NIU quietly crossed into a new frontier of Internet communication earlier this year.

With the “lighting” of the first leg of its NIUNet fiber optic communication network in January, NIU for the first time obtained a connection to Internet2 creating the potential for students, faculty and staff to use the Internet in previously unimaginable ways.

Researchers can download enormous databases they previously had to travel to use. For instance, a four terabyte file (one terabyte equals 1,024 gigabytes) that would take 23 days to download over the regular Internet could be downloaded in about one hour.

Musicians might play along with colleagues at universities across the globe as if they were in the same room.

Virtual classes and conferences could be offered in an online environment that all but duplicates face-to-face interaction with high definition picture and sound.

Created in 1996 by elite researchers who were already frustrated by the speed and capacity limitations of the existing Internet, Internet2 was developed as a separate network for use only by universities, national laboratories and other high-level, non-commercial users who often have a need to transfer enormous batches of data quickly.

From its inception, the system was designed and built to handle those demands – moving all traffic across fiber optic “pipes” that provide users a capacity akin to a water main, compared to the drinking straw-sized “pipes” of the commercial Internet. While its use is currently restricted to about 260 member institutions, one of the purposes of creating and operating I2 is to develop the next generation of the “commodities Internet.”

How best to take advantage of having access to such a resource will be the topic of the university's first-ever Internet2 Day, scheduled for 9 a.m. Thursday, March 30.

This event, hosted by the Division of Outreach and Administration and the Office of the Provost, will provide deans and department chairs with an overview of what Internet2 can do for their faculty. Faculty and staff may also attend, but pre-registration is required and seating is limited. Those interested in attending the event can register online here.

“Internet2 has broadband capabilities far beyond those we are used to on the commodities Internet,” said Robert Brookey, a professor of communication who helps oversee the Laboratory for Interaction, Networking, and Communications (LINC). “We will use this day to give examples of how I2 has been used to facilitate research and pedagogy in the arts, humanities and sciences. We will focus on real-world examples from other universities, not hypotheticals.”

Guest speakers at the event will be Ann Doyle, Internet2 manager for arts and humanities, and Joel Mambretti, director of the International Center for Advanced Internet Research at Northwestern University.

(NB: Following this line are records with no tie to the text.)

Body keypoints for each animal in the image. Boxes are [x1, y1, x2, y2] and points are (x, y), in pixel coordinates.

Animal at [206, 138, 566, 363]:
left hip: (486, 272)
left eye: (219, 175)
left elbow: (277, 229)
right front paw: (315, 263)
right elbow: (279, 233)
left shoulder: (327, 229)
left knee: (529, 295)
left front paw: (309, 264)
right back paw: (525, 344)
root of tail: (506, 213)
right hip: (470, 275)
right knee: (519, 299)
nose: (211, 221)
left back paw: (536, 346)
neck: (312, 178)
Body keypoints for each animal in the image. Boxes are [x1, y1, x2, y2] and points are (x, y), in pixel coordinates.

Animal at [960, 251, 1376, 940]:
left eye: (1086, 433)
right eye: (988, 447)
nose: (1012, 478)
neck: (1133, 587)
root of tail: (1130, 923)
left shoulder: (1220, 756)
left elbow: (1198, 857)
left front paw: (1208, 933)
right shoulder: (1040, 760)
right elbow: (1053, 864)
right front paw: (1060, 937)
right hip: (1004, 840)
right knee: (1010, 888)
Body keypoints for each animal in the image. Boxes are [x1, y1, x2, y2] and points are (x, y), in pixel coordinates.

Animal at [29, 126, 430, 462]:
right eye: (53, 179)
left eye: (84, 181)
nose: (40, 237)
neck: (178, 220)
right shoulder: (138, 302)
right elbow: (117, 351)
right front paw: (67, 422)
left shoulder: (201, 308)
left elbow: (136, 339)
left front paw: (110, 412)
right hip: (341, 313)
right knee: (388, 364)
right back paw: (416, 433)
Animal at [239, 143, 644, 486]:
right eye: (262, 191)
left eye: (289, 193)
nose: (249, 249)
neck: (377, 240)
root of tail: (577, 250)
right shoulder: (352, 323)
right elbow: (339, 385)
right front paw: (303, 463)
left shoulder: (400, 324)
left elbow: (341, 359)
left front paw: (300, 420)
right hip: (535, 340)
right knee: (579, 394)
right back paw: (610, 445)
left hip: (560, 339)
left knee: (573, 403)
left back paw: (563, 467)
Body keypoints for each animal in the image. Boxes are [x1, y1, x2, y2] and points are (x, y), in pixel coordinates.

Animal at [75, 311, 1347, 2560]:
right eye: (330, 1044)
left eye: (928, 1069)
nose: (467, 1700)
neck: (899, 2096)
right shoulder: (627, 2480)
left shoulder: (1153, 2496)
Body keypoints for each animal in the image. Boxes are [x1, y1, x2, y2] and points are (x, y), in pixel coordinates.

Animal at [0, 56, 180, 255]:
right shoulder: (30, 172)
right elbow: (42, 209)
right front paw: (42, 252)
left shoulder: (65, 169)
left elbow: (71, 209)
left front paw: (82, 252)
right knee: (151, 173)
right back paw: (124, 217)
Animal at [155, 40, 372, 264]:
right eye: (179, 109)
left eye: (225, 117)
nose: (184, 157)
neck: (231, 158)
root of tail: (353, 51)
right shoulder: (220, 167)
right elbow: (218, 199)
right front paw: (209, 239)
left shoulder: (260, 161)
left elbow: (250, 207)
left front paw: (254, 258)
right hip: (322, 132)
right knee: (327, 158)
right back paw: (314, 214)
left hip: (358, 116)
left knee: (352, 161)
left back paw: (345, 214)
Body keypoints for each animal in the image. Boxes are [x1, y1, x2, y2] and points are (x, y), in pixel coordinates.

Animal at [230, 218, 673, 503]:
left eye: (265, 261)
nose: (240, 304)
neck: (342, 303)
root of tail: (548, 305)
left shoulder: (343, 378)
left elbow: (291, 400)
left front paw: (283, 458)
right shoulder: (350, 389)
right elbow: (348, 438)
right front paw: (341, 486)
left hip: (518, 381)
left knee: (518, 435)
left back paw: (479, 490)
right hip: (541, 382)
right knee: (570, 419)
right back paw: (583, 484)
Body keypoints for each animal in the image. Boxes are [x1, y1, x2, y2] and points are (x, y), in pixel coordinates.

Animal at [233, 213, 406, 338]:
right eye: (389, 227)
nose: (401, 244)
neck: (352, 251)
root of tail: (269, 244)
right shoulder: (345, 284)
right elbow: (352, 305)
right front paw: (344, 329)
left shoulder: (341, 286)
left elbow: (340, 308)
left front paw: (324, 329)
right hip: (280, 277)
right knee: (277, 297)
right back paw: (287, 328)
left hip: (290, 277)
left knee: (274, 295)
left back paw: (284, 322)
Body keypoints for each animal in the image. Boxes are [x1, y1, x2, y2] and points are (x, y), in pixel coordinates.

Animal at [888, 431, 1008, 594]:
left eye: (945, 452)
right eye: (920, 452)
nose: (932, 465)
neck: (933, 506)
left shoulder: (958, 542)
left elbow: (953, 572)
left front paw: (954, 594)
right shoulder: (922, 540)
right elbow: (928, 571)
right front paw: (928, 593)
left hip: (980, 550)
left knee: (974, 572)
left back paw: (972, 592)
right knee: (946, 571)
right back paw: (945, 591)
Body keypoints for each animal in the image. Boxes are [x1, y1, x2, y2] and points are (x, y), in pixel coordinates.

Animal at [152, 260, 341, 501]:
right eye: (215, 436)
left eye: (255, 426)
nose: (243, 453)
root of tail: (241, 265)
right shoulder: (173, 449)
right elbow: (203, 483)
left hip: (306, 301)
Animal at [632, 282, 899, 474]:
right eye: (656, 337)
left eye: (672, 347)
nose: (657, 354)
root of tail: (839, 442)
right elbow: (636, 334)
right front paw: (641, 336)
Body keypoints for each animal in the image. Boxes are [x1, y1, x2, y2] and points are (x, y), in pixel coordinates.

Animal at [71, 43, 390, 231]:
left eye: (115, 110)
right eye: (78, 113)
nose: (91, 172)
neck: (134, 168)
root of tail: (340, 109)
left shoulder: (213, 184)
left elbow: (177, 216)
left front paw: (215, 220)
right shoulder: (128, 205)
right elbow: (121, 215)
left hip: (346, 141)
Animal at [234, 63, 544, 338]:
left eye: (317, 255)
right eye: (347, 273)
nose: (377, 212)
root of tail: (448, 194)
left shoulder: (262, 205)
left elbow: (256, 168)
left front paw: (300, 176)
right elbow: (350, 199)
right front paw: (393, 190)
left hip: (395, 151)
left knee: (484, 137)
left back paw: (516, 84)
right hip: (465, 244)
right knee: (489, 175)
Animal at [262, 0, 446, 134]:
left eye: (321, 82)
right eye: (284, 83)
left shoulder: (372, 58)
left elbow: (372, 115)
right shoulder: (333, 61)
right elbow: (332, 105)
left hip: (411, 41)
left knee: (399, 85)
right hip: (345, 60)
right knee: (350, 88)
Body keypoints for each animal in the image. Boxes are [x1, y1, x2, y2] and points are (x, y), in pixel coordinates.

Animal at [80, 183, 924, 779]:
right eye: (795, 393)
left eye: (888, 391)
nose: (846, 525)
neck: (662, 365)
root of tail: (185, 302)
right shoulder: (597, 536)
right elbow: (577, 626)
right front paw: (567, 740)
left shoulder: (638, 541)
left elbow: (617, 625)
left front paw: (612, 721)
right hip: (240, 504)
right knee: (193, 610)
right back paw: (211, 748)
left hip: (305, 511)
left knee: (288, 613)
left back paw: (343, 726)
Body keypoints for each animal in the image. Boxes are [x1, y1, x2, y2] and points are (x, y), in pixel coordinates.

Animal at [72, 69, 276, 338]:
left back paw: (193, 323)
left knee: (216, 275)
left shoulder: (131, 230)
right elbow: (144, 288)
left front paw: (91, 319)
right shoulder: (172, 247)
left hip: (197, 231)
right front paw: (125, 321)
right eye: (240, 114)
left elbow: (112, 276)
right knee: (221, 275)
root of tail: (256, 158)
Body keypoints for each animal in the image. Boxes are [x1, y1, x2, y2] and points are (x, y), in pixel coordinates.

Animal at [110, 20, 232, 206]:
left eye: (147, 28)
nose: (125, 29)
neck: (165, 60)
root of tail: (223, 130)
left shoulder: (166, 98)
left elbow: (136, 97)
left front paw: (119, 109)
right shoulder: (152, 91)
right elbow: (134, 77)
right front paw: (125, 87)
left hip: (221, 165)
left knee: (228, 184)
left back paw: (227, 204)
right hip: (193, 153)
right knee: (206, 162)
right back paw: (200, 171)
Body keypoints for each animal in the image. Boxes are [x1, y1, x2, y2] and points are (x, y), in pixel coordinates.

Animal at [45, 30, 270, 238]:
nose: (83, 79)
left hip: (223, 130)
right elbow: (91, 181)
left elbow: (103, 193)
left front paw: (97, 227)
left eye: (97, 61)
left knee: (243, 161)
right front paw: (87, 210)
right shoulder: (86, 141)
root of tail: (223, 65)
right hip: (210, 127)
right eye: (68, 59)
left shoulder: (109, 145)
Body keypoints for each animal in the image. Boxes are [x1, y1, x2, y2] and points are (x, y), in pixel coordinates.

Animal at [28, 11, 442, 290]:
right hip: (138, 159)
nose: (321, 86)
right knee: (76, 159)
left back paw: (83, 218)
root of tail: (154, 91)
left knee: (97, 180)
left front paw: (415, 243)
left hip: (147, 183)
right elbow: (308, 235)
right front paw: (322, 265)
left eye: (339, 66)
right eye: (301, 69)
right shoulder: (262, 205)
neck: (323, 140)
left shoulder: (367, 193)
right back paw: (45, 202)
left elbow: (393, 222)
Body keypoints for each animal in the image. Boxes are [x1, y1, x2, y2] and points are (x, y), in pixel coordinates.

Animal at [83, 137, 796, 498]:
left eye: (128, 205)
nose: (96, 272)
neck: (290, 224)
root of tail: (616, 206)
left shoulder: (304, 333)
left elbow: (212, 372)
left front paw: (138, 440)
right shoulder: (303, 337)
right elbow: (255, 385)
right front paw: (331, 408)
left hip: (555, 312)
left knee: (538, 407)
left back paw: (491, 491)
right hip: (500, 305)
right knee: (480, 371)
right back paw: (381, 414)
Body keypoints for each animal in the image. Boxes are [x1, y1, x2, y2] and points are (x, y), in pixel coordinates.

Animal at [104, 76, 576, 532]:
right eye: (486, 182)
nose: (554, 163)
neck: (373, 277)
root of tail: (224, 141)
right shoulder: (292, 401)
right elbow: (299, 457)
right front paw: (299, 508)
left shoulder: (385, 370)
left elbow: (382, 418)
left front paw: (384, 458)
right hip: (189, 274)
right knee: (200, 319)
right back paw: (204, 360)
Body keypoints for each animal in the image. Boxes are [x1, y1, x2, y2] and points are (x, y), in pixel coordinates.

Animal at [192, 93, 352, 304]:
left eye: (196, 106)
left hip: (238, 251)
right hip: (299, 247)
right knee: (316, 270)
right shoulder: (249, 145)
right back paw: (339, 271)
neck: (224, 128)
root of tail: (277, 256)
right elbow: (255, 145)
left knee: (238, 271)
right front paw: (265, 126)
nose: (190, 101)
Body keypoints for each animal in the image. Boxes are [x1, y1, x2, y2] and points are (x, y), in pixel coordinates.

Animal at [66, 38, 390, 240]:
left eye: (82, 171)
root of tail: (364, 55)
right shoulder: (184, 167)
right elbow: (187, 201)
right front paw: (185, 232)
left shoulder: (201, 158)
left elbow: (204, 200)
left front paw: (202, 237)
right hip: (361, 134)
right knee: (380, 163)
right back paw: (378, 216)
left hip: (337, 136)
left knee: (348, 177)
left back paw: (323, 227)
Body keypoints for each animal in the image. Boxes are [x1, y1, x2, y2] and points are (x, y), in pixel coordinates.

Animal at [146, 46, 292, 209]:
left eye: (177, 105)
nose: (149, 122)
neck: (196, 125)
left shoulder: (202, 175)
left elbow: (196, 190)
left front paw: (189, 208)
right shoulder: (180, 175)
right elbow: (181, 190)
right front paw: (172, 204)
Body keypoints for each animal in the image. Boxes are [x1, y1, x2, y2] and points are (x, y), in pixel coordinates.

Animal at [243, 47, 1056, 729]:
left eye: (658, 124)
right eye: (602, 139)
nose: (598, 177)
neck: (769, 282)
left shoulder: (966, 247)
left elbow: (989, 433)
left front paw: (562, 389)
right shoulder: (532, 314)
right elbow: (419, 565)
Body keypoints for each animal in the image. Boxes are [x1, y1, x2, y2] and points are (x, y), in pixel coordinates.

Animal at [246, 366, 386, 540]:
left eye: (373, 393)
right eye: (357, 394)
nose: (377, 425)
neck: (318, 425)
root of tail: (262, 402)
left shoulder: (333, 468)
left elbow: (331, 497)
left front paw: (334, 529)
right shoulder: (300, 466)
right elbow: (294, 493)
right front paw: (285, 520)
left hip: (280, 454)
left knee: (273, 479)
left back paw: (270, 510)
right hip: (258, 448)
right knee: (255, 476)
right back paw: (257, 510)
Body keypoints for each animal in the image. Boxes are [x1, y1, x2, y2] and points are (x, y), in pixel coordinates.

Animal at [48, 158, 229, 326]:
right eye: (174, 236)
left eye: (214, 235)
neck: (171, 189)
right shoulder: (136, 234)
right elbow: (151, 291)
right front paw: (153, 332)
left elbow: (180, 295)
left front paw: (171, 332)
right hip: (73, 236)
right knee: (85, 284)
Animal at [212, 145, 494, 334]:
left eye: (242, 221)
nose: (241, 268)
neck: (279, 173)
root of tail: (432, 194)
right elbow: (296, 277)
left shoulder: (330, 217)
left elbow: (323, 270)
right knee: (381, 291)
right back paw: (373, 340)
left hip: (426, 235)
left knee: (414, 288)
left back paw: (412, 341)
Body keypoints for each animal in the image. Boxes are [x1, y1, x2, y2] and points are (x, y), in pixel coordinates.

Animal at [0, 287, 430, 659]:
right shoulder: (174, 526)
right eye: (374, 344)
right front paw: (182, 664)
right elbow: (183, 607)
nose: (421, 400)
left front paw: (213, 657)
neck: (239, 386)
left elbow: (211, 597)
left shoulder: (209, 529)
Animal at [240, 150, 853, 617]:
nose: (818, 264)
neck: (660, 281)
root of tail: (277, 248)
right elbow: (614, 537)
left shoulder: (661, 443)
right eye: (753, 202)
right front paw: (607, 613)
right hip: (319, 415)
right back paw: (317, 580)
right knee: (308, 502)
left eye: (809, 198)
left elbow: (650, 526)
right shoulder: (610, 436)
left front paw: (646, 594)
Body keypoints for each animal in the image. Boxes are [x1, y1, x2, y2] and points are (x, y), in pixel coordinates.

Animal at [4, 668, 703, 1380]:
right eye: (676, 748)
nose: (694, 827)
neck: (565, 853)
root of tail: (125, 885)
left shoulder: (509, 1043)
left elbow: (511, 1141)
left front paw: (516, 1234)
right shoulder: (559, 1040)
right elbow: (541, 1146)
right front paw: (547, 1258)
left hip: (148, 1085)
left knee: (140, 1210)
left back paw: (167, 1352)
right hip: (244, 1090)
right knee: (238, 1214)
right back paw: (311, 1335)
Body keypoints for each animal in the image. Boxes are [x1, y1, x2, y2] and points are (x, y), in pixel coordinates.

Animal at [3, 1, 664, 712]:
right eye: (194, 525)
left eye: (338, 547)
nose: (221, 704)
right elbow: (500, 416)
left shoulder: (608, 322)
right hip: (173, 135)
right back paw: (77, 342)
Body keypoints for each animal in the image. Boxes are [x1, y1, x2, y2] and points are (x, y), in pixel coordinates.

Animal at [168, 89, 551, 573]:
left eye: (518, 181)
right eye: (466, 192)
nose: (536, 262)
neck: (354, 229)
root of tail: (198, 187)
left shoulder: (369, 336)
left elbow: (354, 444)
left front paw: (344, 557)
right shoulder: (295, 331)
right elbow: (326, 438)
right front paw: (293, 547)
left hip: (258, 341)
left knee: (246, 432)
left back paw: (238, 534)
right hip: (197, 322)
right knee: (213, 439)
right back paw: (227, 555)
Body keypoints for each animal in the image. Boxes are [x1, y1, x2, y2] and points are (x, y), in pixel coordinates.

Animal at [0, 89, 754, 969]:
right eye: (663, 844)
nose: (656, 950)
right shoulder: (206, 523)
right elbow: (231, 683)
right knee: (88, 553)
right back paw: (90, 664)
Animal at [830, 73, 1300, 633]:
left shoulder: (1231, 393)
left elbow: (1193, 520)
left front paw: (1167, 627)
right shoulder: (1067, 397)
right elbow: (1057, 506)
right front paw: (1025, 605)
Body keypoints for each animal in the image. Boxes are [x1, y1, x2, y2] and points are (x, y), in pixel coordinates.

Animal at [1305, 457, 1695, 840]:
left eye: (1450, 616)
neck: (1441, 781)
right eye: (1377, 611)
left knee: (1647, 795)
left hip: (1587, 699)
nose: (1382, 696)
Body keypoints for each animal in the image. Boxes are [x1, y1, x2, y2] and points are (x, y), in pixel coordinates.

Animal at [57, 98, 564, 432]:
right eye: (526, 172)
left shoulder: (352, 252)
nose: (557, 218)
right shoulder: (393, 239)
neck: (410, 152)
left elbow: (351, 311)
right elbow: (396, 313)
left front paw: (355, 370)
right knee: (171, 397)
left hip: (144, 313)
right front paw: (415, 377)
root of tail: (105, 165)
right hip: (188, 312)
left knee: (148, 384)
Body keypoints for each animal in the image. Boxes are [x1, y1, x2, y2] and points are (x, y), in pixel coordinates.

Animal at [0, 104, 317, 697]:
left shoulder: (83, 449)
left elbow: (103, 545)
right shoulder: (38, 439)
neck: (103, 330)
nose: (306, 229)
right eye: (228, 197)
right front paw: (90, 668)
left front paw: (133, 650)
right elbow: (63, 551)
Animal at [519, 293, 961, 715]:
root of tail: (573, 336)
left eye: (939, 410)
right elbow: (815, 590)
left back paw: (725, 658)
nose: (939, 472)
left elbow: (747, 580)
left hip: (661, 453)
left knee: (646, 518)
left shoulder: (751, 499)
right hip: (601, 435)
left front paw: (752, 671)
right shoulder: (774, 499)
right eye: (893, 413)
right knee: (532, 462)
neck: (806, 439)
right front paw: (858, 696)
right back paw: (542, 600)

Doyle will discuss her work with the Internet2 organization which includes collaborating with campuses across the nation to produce master classes and performance events enabled by high-speed networking. She has been the executive producer of the two largest collaborations in the performing arts. Mambretti will address his work at iCAIR (and as part of such organizations as Metropolitan Research and Education Network and I-WIRE), which is aimed at developing the next generation of high-speed communications networks.

Also speaking at the event will be Professor of Communication David Gunkel (co-director of LINC) who will focus on end-user software required to reap the benefits of I2, and NIU's Chief Network Architect Herb Kuryliw, who will discuss the build-out status of NIUNet.

Computer users on campus might already have noticed some improvement in computing services since the I2 connection was made, Kuryliw said. Since that time, any electronic communication with other I2 institutions (mostly research universities and national laboratories) has been diverted to that channel automatically, relieving the existing campus network of about 20 percent of its typical load and resulting in better performance.

The biggest benefits of I2, such as the ability to download huge files, are still a ways down the road for most users, said Kuryliw, explaining that some system upgrades will be required to make those services available to the average desktop computer on campus.